*** SUPPLIED DATA ***

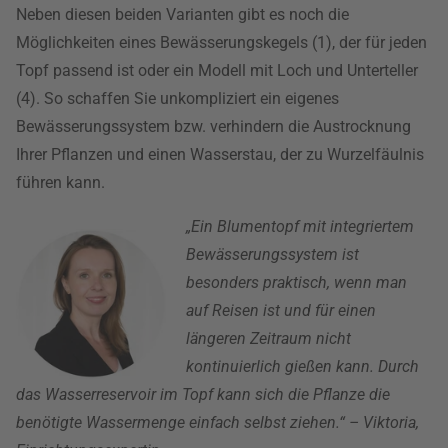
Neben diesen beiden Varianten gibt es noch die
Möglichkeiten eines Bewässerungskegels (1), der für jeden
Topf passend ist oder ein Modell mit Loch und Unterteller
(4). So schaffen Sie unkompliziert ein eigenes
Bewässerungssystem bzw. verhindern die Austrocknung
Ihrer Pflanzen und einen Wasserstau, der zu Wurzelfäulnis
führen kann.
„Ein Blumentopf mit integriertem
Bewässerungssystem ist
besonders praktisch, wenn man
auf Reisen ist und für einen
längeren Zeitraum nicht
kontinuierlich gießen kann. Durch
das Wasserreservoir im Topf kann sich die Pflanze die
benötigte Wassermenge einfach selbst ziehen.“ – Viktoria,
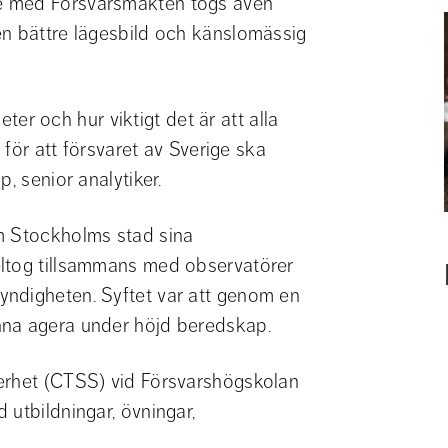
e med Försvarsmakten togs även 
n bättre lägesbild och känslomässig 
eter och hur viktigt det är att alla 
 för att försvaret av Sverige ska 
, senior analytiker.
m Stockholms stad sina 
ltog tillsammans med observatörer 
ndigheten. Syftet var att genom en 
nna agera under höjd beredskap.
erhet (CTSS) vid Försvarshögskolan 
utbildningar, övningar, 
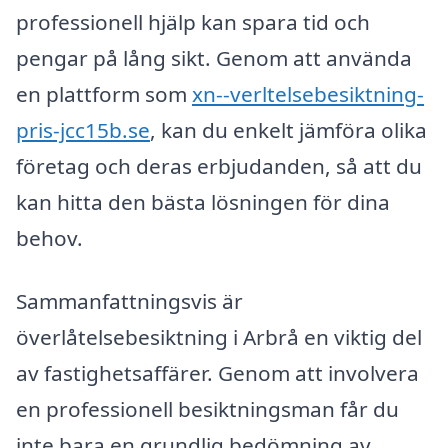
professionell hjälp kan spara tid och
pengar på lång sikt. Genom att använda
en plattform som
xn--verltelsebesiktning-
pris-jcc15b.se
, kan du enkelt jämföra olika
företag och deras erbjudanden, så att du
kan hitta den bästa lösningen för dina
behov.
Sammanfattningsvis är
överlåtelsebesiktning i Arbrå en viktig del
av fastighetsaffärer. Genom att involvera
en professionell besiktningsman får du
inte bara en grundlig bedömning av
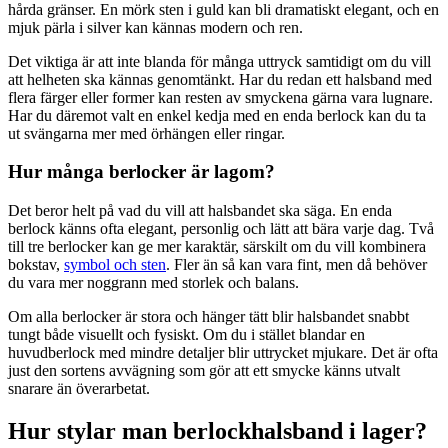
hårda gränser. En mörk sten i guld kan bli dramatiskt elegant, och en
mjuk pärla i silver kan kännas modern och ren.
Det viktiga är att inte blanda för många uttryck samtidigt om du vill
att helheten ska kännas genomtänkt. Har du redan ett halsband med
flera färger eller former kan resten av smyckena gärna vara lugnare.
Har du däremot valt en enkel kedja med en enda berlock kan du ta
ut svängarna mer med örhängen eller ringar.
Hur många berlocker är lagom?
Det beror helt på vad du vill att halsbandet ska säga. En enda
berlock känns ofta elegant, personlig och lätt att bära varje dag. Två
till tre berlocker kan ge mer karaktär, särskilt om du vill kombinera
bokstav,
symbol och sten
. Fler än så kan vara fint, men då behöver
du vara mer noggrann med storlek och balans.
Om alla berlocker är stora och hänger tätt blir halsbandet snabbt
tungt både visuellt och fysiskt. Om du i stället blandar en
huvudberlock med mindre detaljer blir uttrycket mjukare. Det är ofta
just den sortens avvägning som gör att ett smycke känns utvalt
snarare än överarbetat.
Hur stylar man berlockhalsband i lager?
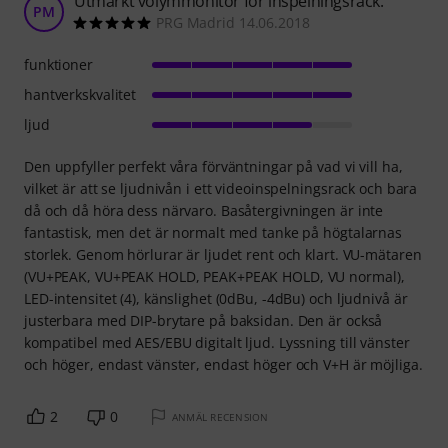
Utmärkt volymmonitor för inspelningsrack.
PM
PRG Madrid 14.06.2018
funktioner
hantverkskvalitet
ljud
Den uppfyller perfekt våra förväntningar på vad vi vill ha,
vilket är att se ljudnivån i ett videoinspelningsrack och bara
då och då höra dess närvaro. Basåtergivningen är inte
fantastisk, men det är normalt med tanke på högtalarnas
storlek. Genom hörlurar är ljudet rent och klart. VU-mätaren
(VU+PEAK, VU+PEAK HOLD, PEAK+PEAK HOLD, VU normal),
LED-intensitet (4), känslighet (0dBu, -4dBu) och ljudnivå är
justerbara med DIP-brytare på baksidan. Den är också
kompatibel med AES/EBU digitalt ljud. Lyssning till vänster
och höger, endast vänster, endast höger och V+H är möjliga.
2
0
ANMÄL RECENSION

*** End of SUPPLIED DATA ***

-- TASK TO COMPLETE --
All lines above from the one containing "att helheten ska" up to and including the one containing "Den uppfyller perfekt" are to be set down exactly, and nothing else. Leave images out.

-- ANSWER BOX --
att helheten ska kännas genomtänkt. Har du redan ett halsband med
flera färger eller former kan resten av smyckena gärna vara lugnare.
Har du däremot valt en enkel kedja med en enda berlock kan du ta
ut svängarna mer med örhängen eller ringar.
Hur många berlocker är lagom?
Det beror helt på vad du vill att halsbandet ska säga. En enda
berlock känns ofta elegant, personlig och lätt att bära varje dag. Två
till tre berlocker kan ge mer karaktär, särskilt om du vill kombinera
bokstav,
symbol och sten
. Fler än så kan vara fint, men då behöver
du vara mer noggrann med storlek och balans.
Om alla berlocker är stora och hänger tätt blir halsbandet snabbt
tungt både visuellt och fysiskt. Om du i stället blandar en
huvudberlock med mindre detaljer blir uttrycket mjukare. Det är ofta
just den sortens avvägning som gör att ett smycke känns utvalt
snarare än överarbetat.
Hur stylar man berlockhalsband i lager?
Utmärkt volymmonitor för inspelningsrack.
PM
PRG Madrid 14.06.2018
funktioner
hantverkskvalitet
ljud
Den uppfyller perfekt våra förväntningar på vad vi vill ha,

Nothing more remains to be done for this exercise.